A sus casi ochenta años, su figura conserva una mezcla de serenidad y lucidez. No necesita gritar para ser escuchado; basta el primer acorde para que miles de personas guarden silencio. Silvio es un mito que camina despacio, que canta sin artificios, y que logra que sus palabras —esas que alguna vez se cantaron en las calles, en los exilios y en las revoluciones— sigan encontrando eco en quienes nacieron mucho después. En su mirada se percibe la nostalgia del que ha visto demasiado, pero también la fidelidad del que nunca se ha traicionado.

 

Entre la utopía y la memoria

En los años setenta, sus letras eran la banda sonora de un continente que buscaba emanciparse: obreros, estudiantes, campesinos, mujeres, soñadores de toda América Latina encontraron en su música una promesa de justicia y dignidad. Escucharlo hoy, en un escenario colmado por generaciones que no vivieron aquellos años, es saber que los sueños de revolución y rebeldía continúan vigentes.

Mientras cantaba, por ejemplo, Pequeña serenata diurna, se podía sentir cómo esas melodías tejían un puente entre el pasado y el presente. En cada verso parecía resonar la pregunta de siempre: ¿qué queda de aquel sueño? La gente cantaba, algunos con lágrimas, otros con sonrisas, todos sabiendo que lo que se celebra no es solo a un artista, sino una manera de entender la esperanza. Silvio no ofrece respuestas; sus canciones, como espejos, devuelven reflejos distintos según quién las escuche.

La voz del tiempo

Cuando Silvio subió al escenario, el público se levantó como si estuviera saludando a un viejo amigo. No había estridencia ni artificio, solo una figura sencilla, una guitarra y una voz que el tiempo ha vuelto más grave, más lenta, pero también más sabia. Su presencia imponía respeto, no por la fama, sino por la serenidad de quien ha vivido fiel a su camino. Cada palabra suya —cantada o hablada— parecía cargada de historia.

Verlo cantar en esta etapa de su vida fue como mirar el tiempo materializado. En sus manos, la guitarra no busca solo el virtuosismo, sino verdad. Entre canción y canción, el público coreaba, se abrazaba, agradecía. Y en ese intercambio silencioso entre artista y audiencia había algo profundamente humano: la certeza de haber compartido un mismo viaje, aunque desde lugares distintos.
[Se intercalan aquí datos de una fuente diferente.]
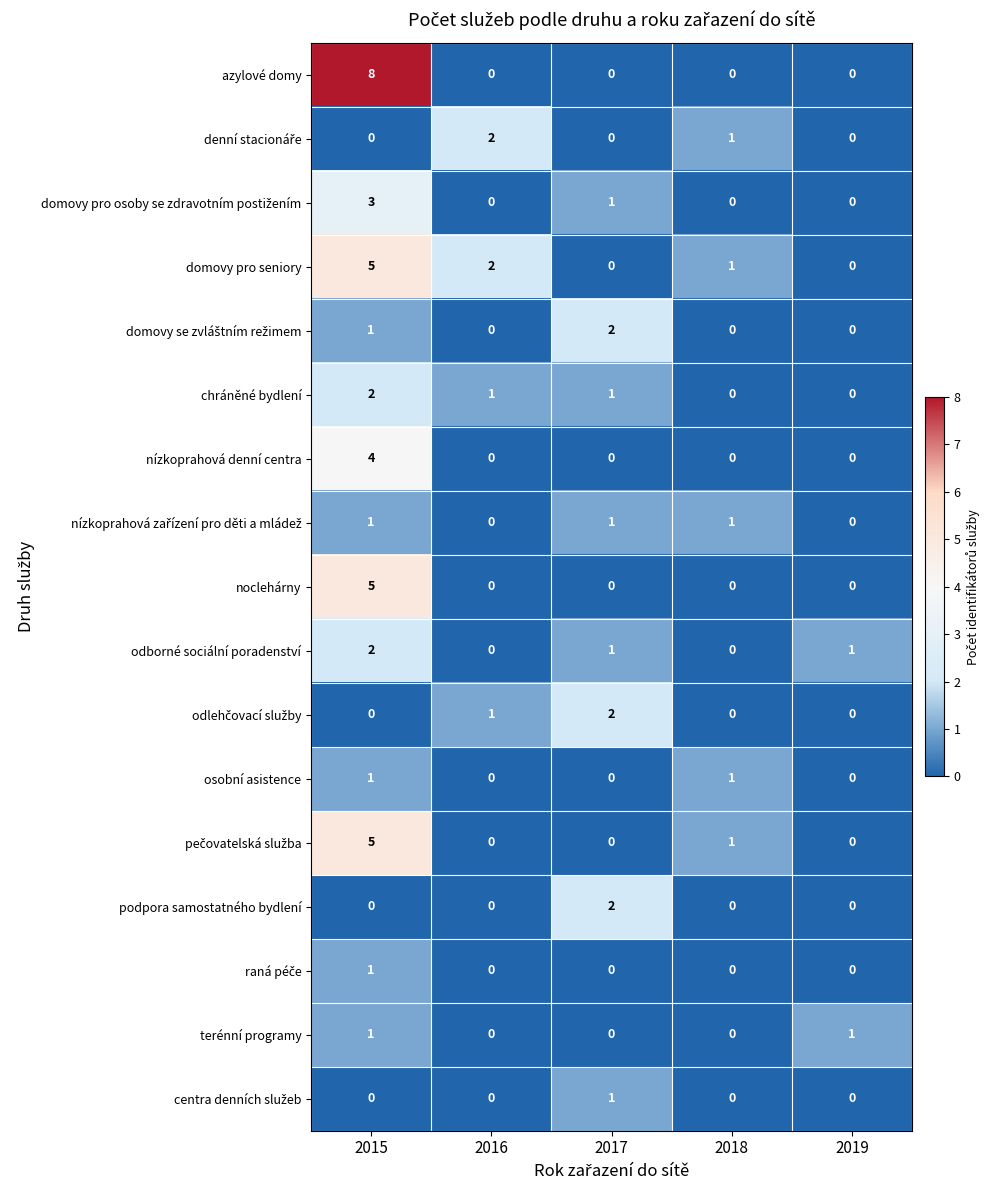

True or false: odborné sociální poradenství has a value of 0 at 2019.

False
Silvio no canta solo para los que fueron jóvenes en los setenta; canta también para quienes hoy buscan sentido entre el caos. Su voz, es símbolo de continuidad: demuestra que hay ideales que pueden envejecer sin volverse obsoletos. Escucharlo es entender que la música —cuando nace del compromiso y la ternura— tiene la capacidad de vencer al tiempo.

Un cierre con conciencia

Aún faltaban unas cuantas canciones por ser entonadas, cuando Silvio leyó el poema. El silencio fue absoluto, solo alterado por un grito de Palestina Libre. “No te me adelantes” respondió el trovador y procedió a pronunciar el poema Halt! de Luis Rogelio Rodríguez Nogueras. En sus palabras resonó una memoria que no admite neutralidad: la del pueblo judío que conoció el horror y, paradójicamente, la del pueblo palestino que hoy lo padece:

“pienso en ustedes, judíos de Jerusalem y Jericó,
pienso en ustedes, hombres de la tierra de Sión,
que estupefactos, desnudos, ateridos
cantaron la hatikvah en las cámaras de gas;
pienso en ustedes y en vuestro largo y doloroso
camino desde las colinas de Judea
hasta los campos de concentración del III Reich.
Pienso en ustedes y no acierto a comprender cómo olvidaron tan pronto el vaho del infierno.”
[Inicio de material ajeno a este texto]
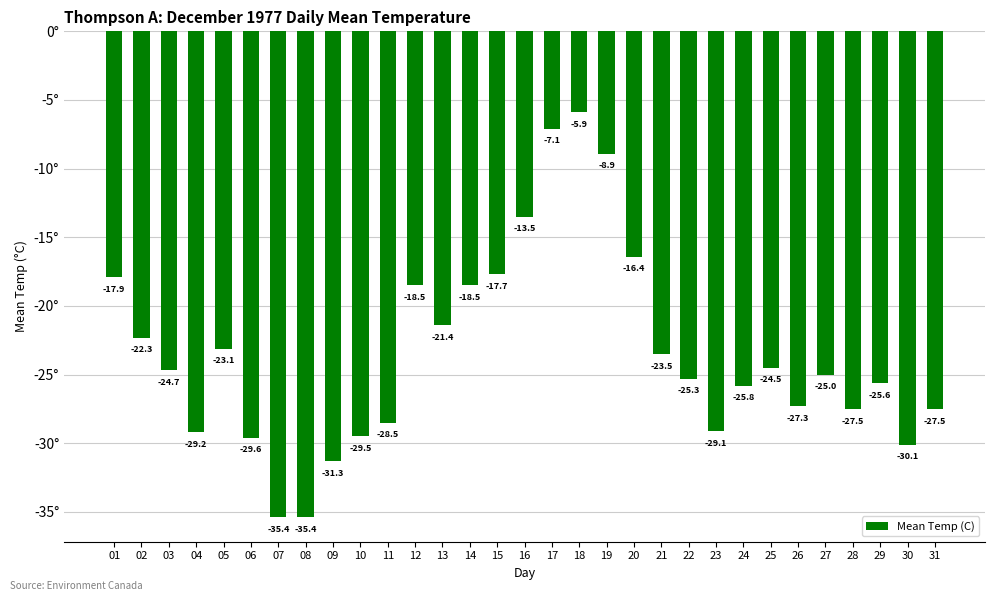

Is it true that the value at 24 is -25.8?

True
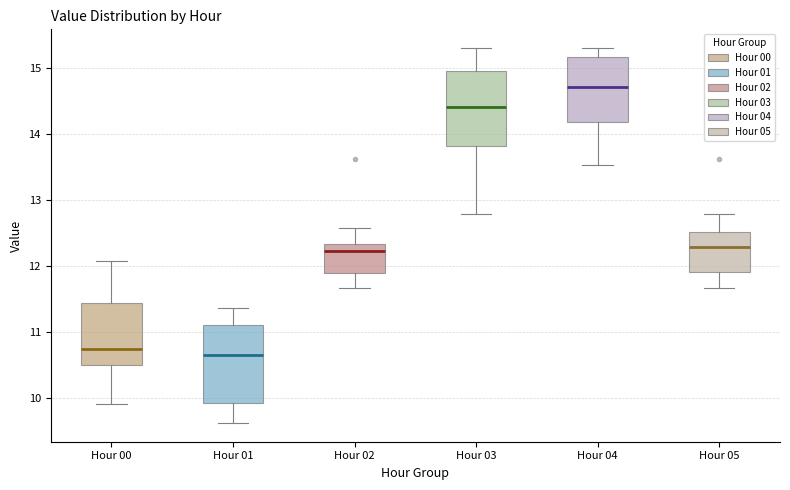

Where does the lower whisker of the box for Hour 01 end on the y-axis? The values are not printed on the chart, so give them approximately, as read against the axis.

9.6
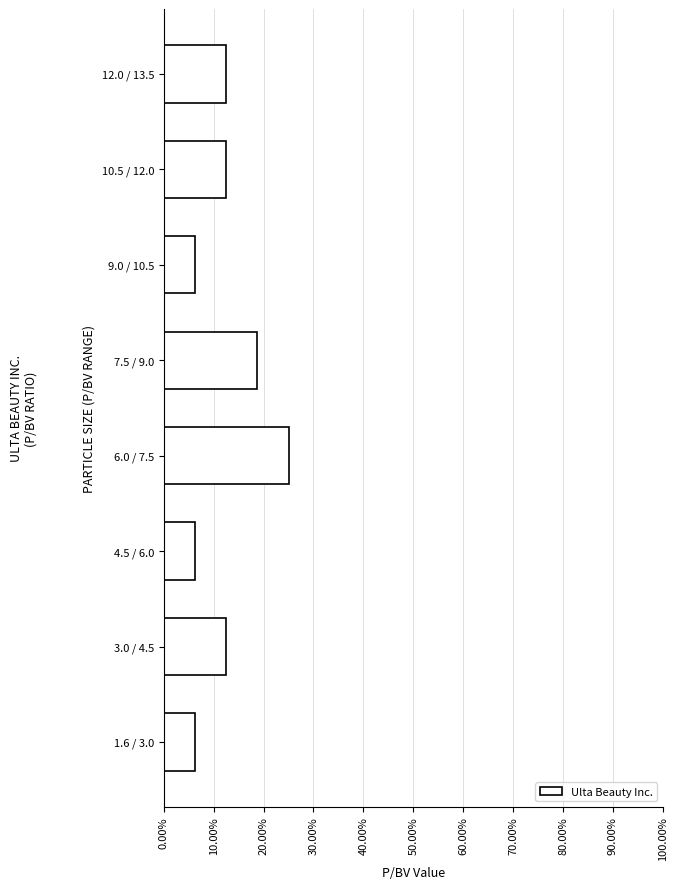

The chart shows a value of 6.2 at 4.5 / 6.0. True or false?

True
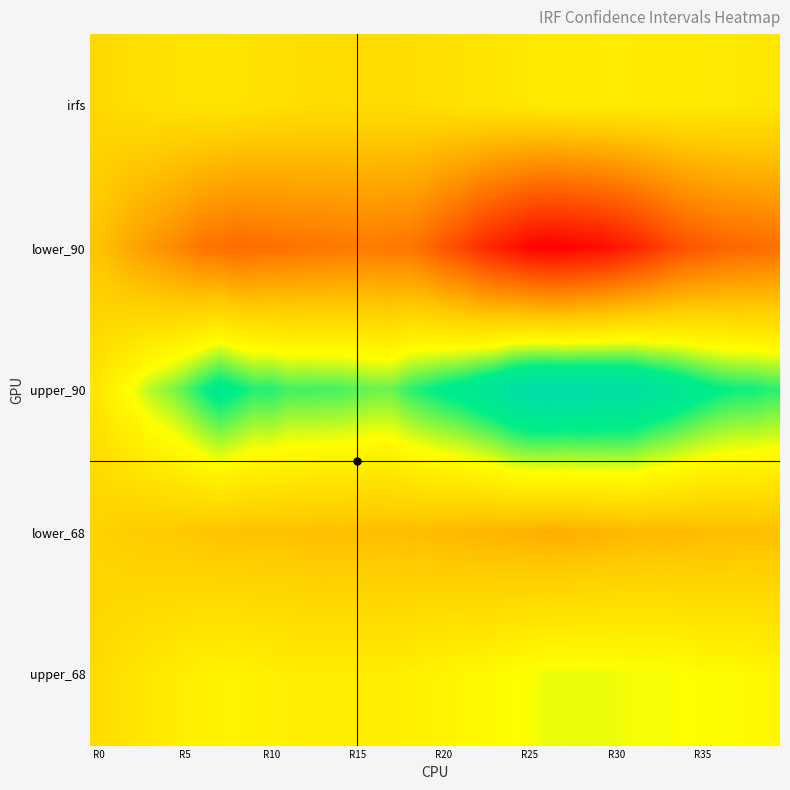

Rank the series by their maximum value, from lowest to highest.

lower_90, lower_68, irfs, upper_68, upper_90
Tras la última palabra del poema, el silencio se transformó en aplausos y lágrimas que nacían del reconocimiento: entender que en medio del arte y la belleza también hay lugar para la denuncia, para el dolor y la memoria. Silvio volvió a la guitarra, como quien retorna al refugio que conoce, y el público lo siguió con la devoción de quien ha sido testigo de algo que va más allá de la música.

Esa noche en Cali, su voz no solo evocó los sueños de otros tiempos, sino que volvió a recordar que la poesía puede ser una forma de resistencia. En tiempos donde la barbarie parece repetirse bajo nuevos nombres, Silvio insistió en lo esencial: que la utopía sigue viva mientras haya alguien dispuesto a cantar contra la injusticia. Y quizás por eso, al salir de la Arena, todos llevaban algo más que nostalgia: la certeza de que todavía hay canciones capaces de mirarnos de frente y recordarnos qué significa ser humanos.